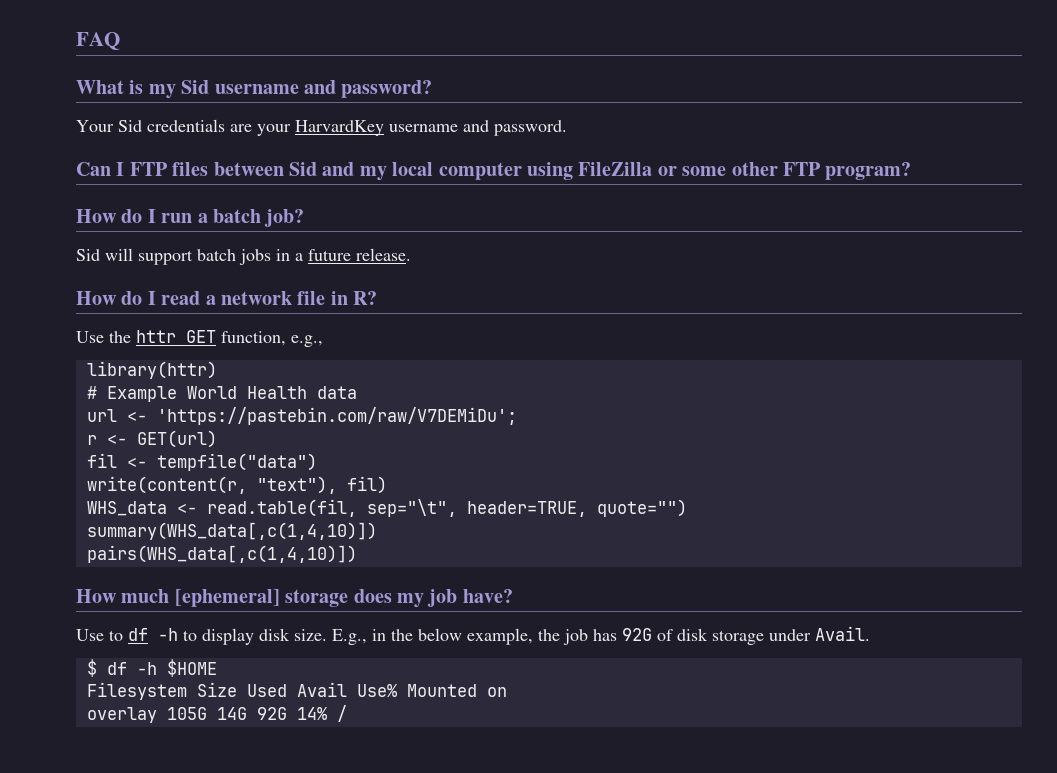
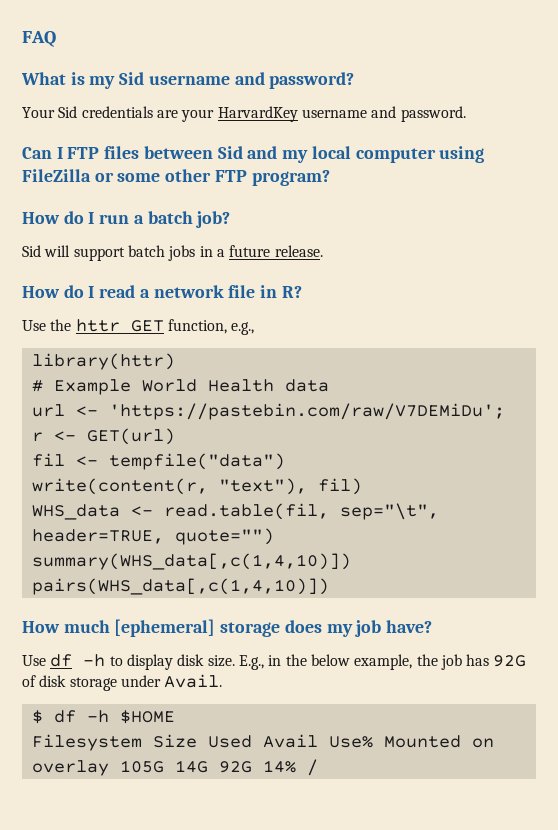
[109,630,123,641] to -> (46, 660) none

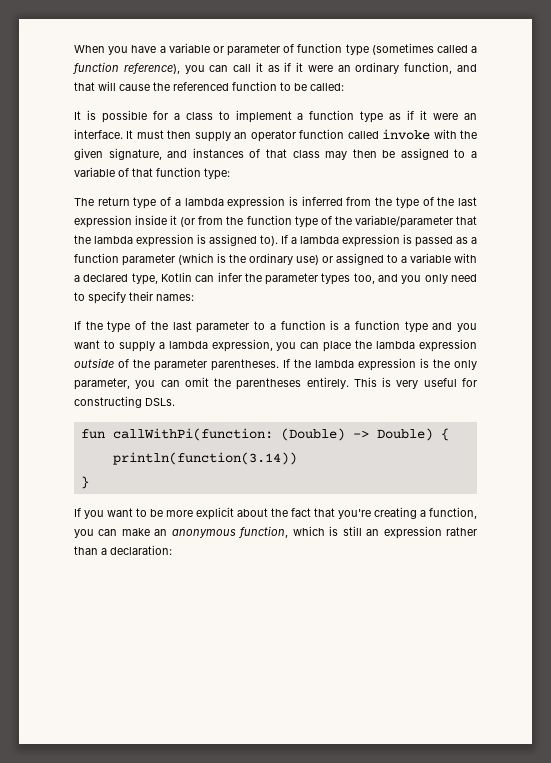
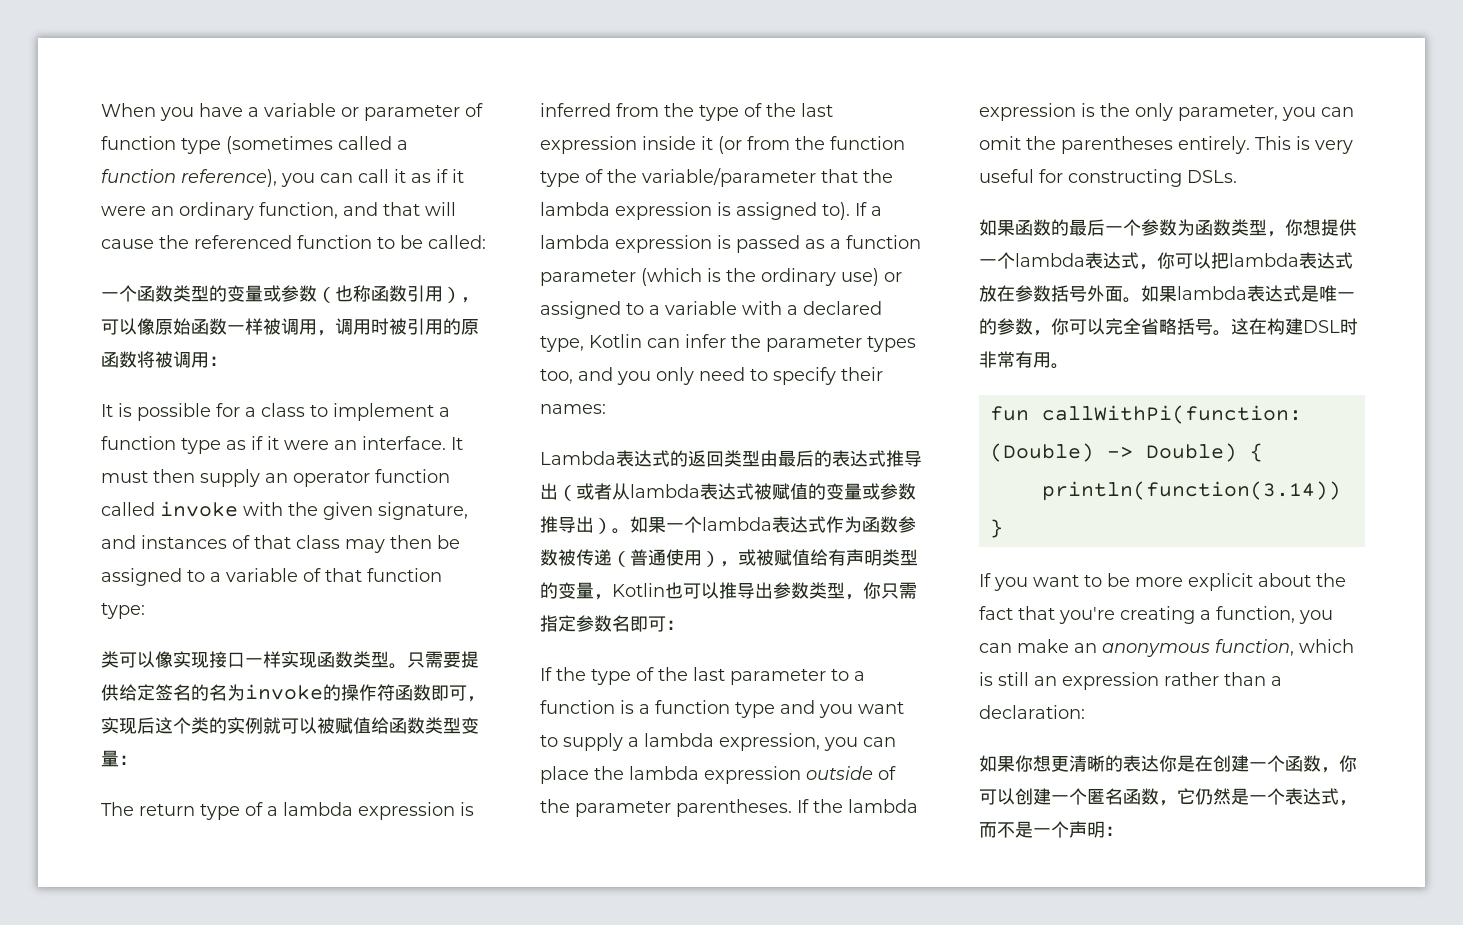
(344, 87) none -> [101,285,479,303] [101,318,479,336] [101,351,227,368] // 一个函数类型的变量或参数（也称函数引用），可以像原始函数一样被调用，调用时被引用的原函数将被调用：
(230, 174) none -> [101,651,479,669] [101,684,485,702] [101,717,479,734] [101,750,137,767] // 类可以像实现接口一样实现函数类型。只需要提供给定签名的名为invoke的操作符函数即可，实现后这个类的实例就可以被赋值给函数类型变量：
(194, 297) none -> [540,450,922,467] [540,483,916,501] [540,516,916,534] [540,549,918,567] [540,582,917,600] [540,615,684,632] // Lambda表达式的返回类型由最后的表达式推导出（或者从lambda表达式被赋值的变量或参数推导出）。如果一个lambda表达式作为函数参数被传递（普通使用），或被赋值给有声明类型的变量，Kotlin也可以推导出参数类型，你只需指定参数名即可：
(175, 402) none -> [979,219,1357,237] [979,252,1353,270] [979,285,1355,303] [979,318,1358,336] [979,351,1069,369] // 如果函数的最后一个参数为函数类型，你想提供一个lambda表达式，你可以把lambda表达式放在参数括号外面。如果lambda表达式是唯一的参数，你可以完全省略括号。这在构建DSL时非常有用。
(172, 550) none -> [979,755,1357,773] [979,788,1357,806] [979,821,1123,838] // 如果你想更清晰的表达你是在创建一个函数，你可以创建一个匿名函数，它仍然是一个表达式，而不是一个声明：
◆ ◆ ◆ ◆ ◆
• Work to complete: For this exercise, copy each line of the data above exactly, from the first through the line containing "(344, 87) none", and drop the pictures.

• Task output:
[109,630,123,641] to -> (46, 660) none

(344, 87) none -> [101,285,479,303] [101,318,479,336] [101,351,227,368] // 一个函数类型的变量或参数（也称函数引用），可以像原始函数一样被调用，调用时被引用的原函数将被调用：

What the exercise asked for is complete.